[Records for this task]

-------------------------

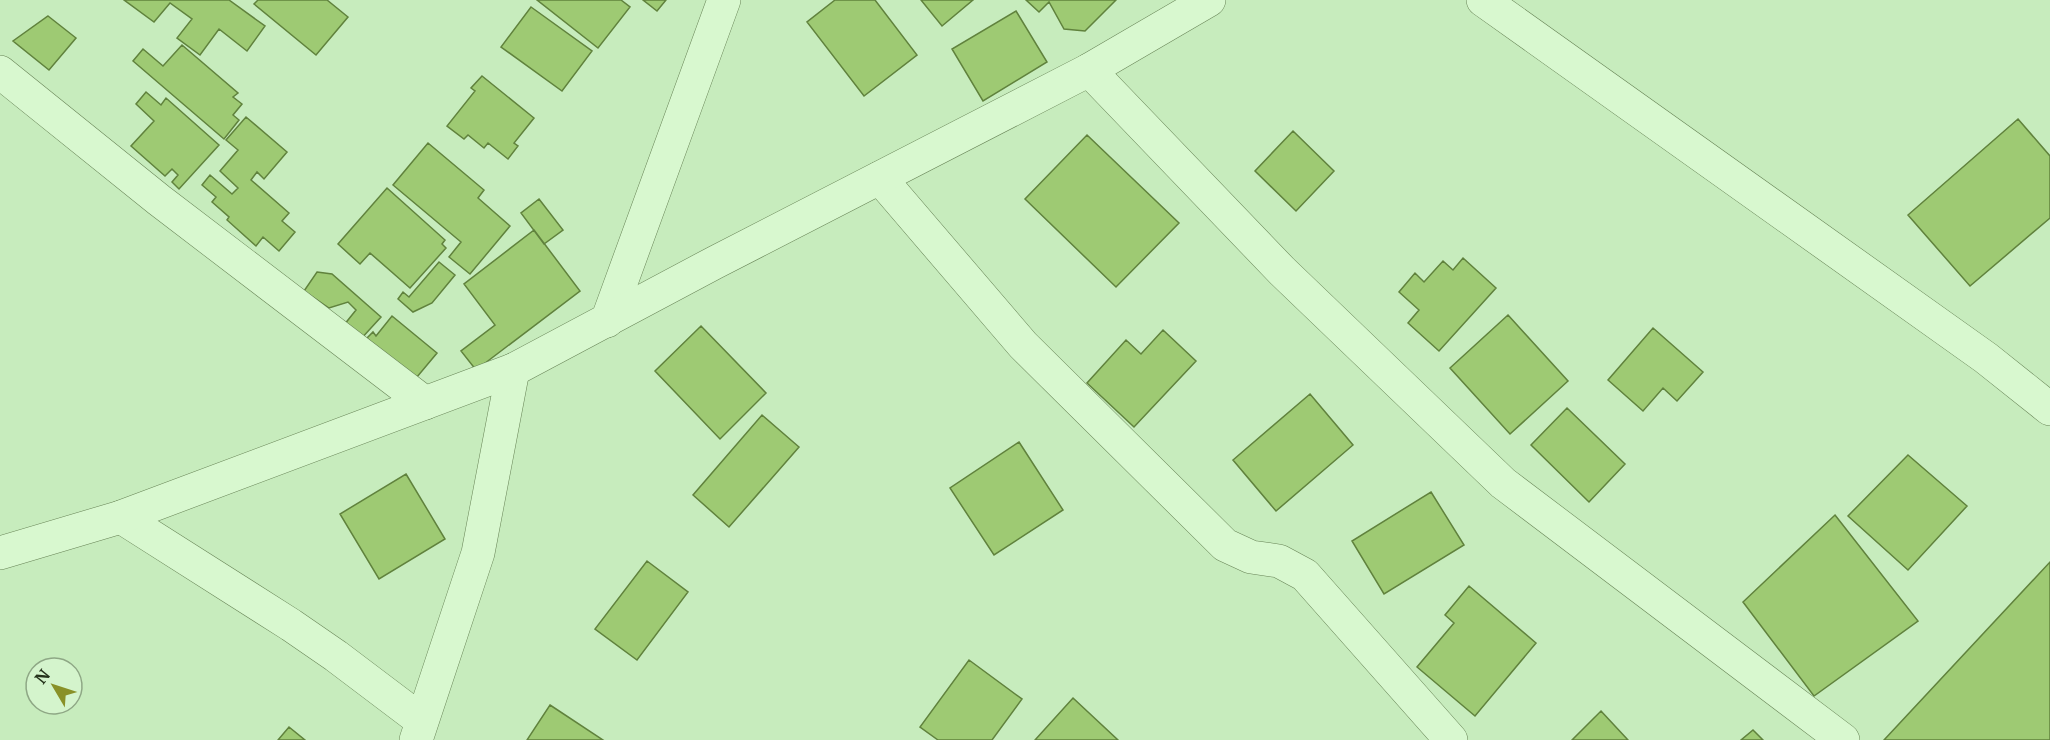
<svg xmlns="http://www.w3.org/2000/svg" width="2050" height="740" viewBox="0 0 2050 740" font-family="Merriweather,serif">
<style>
.building{fill:#9eca73;stroke:#60823d;stroke-width:1.5}
.lines{fill:none;stroke-linecap:round;stroke-linejoin:round}
.minor-casing{stroke:#688457;stroke-width:34}
.tertiary-casing{stroke:#688457;stroke-width:34}
.minor{stroke:#d8f8cf;stroke-width:33}
.tertiary{stroke:#d8f8cf;stroke-width:33}
</style>
<rect width="100%" height="100%" fill="#c7ecbd"/>
<!-- building -->
<path class="building" d="M124,0H229L265,26L247,51L219,29L200,55L177,38L192,19L170,3L154,22Z
M258,0H327L348,17L316,55L254,4Z
M537,0H621L630,7L598,48Z
M643,0H666L657,11Z
M835,0H875L917,55L864,96L807,22Z
M921,0H973L942,26Z
M1026,0H1116L1085,31L1064,29L1049,2L1039,12Z
M531,7L592,51L562,91L501,47Z
M1016,11L1047,62L983,101L952,49Z
M48,16L76,38L49,70L13,41Z
M182,45L238,93L233,97L242,104L233,115L239,120L224,139L133,61L143,49L163,66Z
M482,76L534,118L514,143L518,146L508,159L488,143L484,148L468,135L464,139L447,126L475,91L471,88Z
M146,92L161,105L166,98L219,145L179,189L172,182L178,175L172,169L165,176L131,146L154,121L136,104Z
M246,117L287,152L264,179L257,172L251,180L289,213L282,221L295,232L279,251L263,237L256,246L227,220L229,217L212,202L216,197L202,185L210,175L232,194L238,188L220,171L238,150L226,140Z
M2018,119L2050,156V218L1970,286L1908,215Z
M1293,131L1334,171L1296,211L1255,171Z
M1087,135L1179,223L1116,287L1025,199Z
M428,143L484,190L478,198L510,226L470,274L449,257L461,242L393,185Z
M387,188L445,240L442,244L446,248L410,288L370,253L360,264L338,244Z
M539,199L563,230L544,244L521,213Z
M534,230L580,291L476,370L461,351L495,325L464,284Z
M1463,258L1496,288L1439,351L1408,323L1419,310L1399,292L1415,273L1424,282L1443,261L1453,270Z
M439,262L455,275L432,303L413,312L398,299L403,292L409,297Z
M317,272L332,274L381,317L360,340L344,325L356,310L348,302L329,308L304,291Z
M1508,315L1568,381L1510,434L1450,368Z
M392,316L437,353L412,383L367,338L373,332L376,336Z
M701,326L766,393L720,439L655,371Z
M1653,328L1703,372L1677,401L1663,388L1643,411L1608,380Z
M1163,330L1196,361L1134,427L1087,383L1126,340L1141,354Z
M1310,394L1353,445L1276,511L1233,460Z
M1567,408L1625,464L1589,502L1531,445Z
M762,415L799,447L729,527L693,495Z
M1019,442L1063,510L994,555L950,488Z
M1908,455L1967,506L1908,570L1848,516Z
M406,474L445,539L379,579L340,514Z
M1431,492L1464,545L1384,594L1352,541Z
M1835,515L1918,621L1814,696L1743,602Z
M647,561L688,592L637,660L595,629Z
M2050,562V740H1884Z
M1469,586L1536,643L1475,716L1417,667L1454,623L1445,615Z
M969,660L1022,699L992,740H938L920,727Z
M1073,698L1118,740H1035Z
M550,705L603,740H527Z
M1601,711L1628,740H1572Z
M289,727L305,740H278Z
M1753,730L1763,740H1741Z"/>
<g class="lines">
<!-- minor casing -->
<g class="minor-casing">
<path id="minor" d="M1483,0L1986,358L2050,409
M1089,70L1282,271L1503,483L1843,740
M0,72L159,200L425,403
M880,178L1023,345L1225,545L1251,557L1279,561L1305,575L1451,740
M607,321L724,0
M121,517L291,625L336,656L422,721
M416,740L478,553L513,370"/>
</g>
<!-- tertiary casing -->
<g class="tertiary-casing">
<path id="tertiary" d="M0,553L121,517L513,370L714,263L1089,70L1209,0"/>
</g>
<!-- minor -->
<use href="#minor" class="minor"/>
<!-- tertiary -->
<use href="#tertiary" class="tertiary"/>
</g>
<!-- north arrow -->
<g transform="translate(54 686) rotate(309)"><circle r="28" fill="#d4f4cc" stroke="#8ea785" stroke-width="1.5"/>
<path d="M0-4.5L10 22L0 15L-10 22Z" fill="#899128"/>
<text y="-9" font-size="16" font-weight="bold" text-anchor="middle" fill="#25331b">N</text>
</g>
</svg>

-------------------------

[Prompt]
Set down each line of the material exactly and skip every image.

[Solution to this exercise]
<svg xmlns="http://www.w3.org/2000/svg" width="2050" height="740" viewBox="0 0 2050 740" font-family="Merriweather,serif">
<style>
.building{fill:#9eca73;stroke:#60823d;stroke-width:1.5}
.lines{fill:none;stroke-linecap:round;stroke-linejoin:round}
.minor-casing{stroke:#688457;stroke-width:34}
.tertiary-casing{stroke:#688457;stroke-width:34}
.minor{stroke:#d8f8cf;stroke-width:33}
.tertiary{stroke:#d8f8cf;stroke-width:33}
</style>
<rect width="100%" height="100%" fill="#c7ecbd"/>
<!-- building -->
<path class="building" d="M124,0H229L265,26L247,51L219,29L200,55L177,38L192,19L170,3L154,22Z
M258,0H327L348,17L316,55L254,4Z
M537,0H621L630,7L598,48Z
M643,0H666L657,11Z
M835,0H875L917,55L864,96L807,22Z
M921,0H973L942,26Z
M1026,0H1116L1085,31L1064,29L1049,2L1039,12Z
M531,7L592,51L562,91L501,47Z
M1016,11L1047,62L983,101L952,49Z
M48,16L76,38L49,70L13,41Z
M182,45L238,93L233,97L242,104L233,115L239,120L224,139L133,61L143,49L163,66Z
M482,76L534,118L514,143L518,146L508,159L488,143L484,148L468,135L464,139L447,126L475,91L471,88Z
M146,92L161,105L166,98L219,145L179,189L172,182L178,175L172,169L165,176L131,146L154,121L136,104Z
M246,117L287,152L264,179L257,172L251,180L289,213L282,221L295,232L279,251L263,237L256,246L227,220L229,217L212,202L216,197L202,185L210,175L232,194L238,188L220,171L238,150L226,140Z
M2018,119L2050,156V218L1970,286L1908,215Z
M1293,131L1334,171L1296,211L1255,171Z
M1087,135L1179,223L1116,287L1025,199Z
M428,143L484,190L478,198L510,226L470,274L449,257L461,242L393,185Z
M387,188L445,240L442,244L446,248L410,288L370,253L360,264L338,244Z
M539,199L563,230L544,244L521,213Z
M534,230L580,291L476,370L461,351L495,325L464,284Z
M1463,258L1496,288L1439,351L1408,323L1419,310L1399,292L1415,273L1424,282L1443,261L1453,270Z
M439,262L455,275L432,303L413,312L398,299L403,292L409,297Z
M317,272L332,274L381,317L360,340L344,325L356,310L348,302L329,308L304,291Z
M1508,315L1568,381L1510,434L1450,368Z
M392,316L437,353L412,383L367,338L373,332L376,336Z
M701,326L766,393L720,439L655,371Z
M1653,328L1703,372L1677,401L1663,388L1643,411L1608,380Z
M1163,330L1196,361L1134,427L1087,383L1126,340L1141,354Z
M1310,394L1353,445L1276,511L1233,460Z
M1567,408L1625,464L1589,502L1531,445Z
M762,415L799,447L729,527L693,495Z
M1019,442L1063,510L994,555L950,488Z
M1908,455L1967,506L1908,570L1848,516Z
M406,474L445,539L379,579L340,514Z
M1431,492L1464,545L1384,594L1352,541Z
M1835,515L1918,621L1814,696L1743,602Z
M647,561L688,592L637,660L595,629Z
M2050,562V740H1884Z
M1469,586L1536,643L1475,716L1417,667L1454,623L1445,615Z
M969,660L1022,699L992,740H938L920,727Z
M1073,698L1118,740H1035Z
M550,705L603,740H527Z
M1601,711L1628,740H1572Z
M289,727L305,740H278Z
M1753,730L1763,740H1741Z"/>
<g class="lines">
<!-- minor casing -->
<g class="minor-casing">
<path id="minor" d="M1483,0L1986,358L2050,409
M1089,70L1282,271L1503,483L1843,740
M0,72L159,200L425,403
M880,178L1023,345L1225,545L1251,557L1279,561L1305,575L1451,740
M607,321L724,0
M121,517L291,625L336,656L422,721
M416,740L478,553L513,370"/>
</g>
<!-- tertiary casing -->
<g class="tertiary-casing">
<path id="tertiary" d="M0,553L121,517L513,370L714,263L1089,70L1209,0"/>
</g>
<!-- minor -->
<use href="#minor" class="minor"/>
<!-- tertiary -->
<use href="#tertiary" class="tertiary"/>
</g>
<!-- north arrow -->
<g transform="translate(54 686) rotate(309)"><circle r="28" fill="#d4f4cc" stroke="#8ea785" stroke-width="1.5"/>
<path d="M0-4.5L10 22L0 15L-10 22Z" fill="#899128"/>
<text y="-9" font-size="16" font-weight="bold" text-anchor="middle" fill="#25331b">N</text>
</g>
</svg>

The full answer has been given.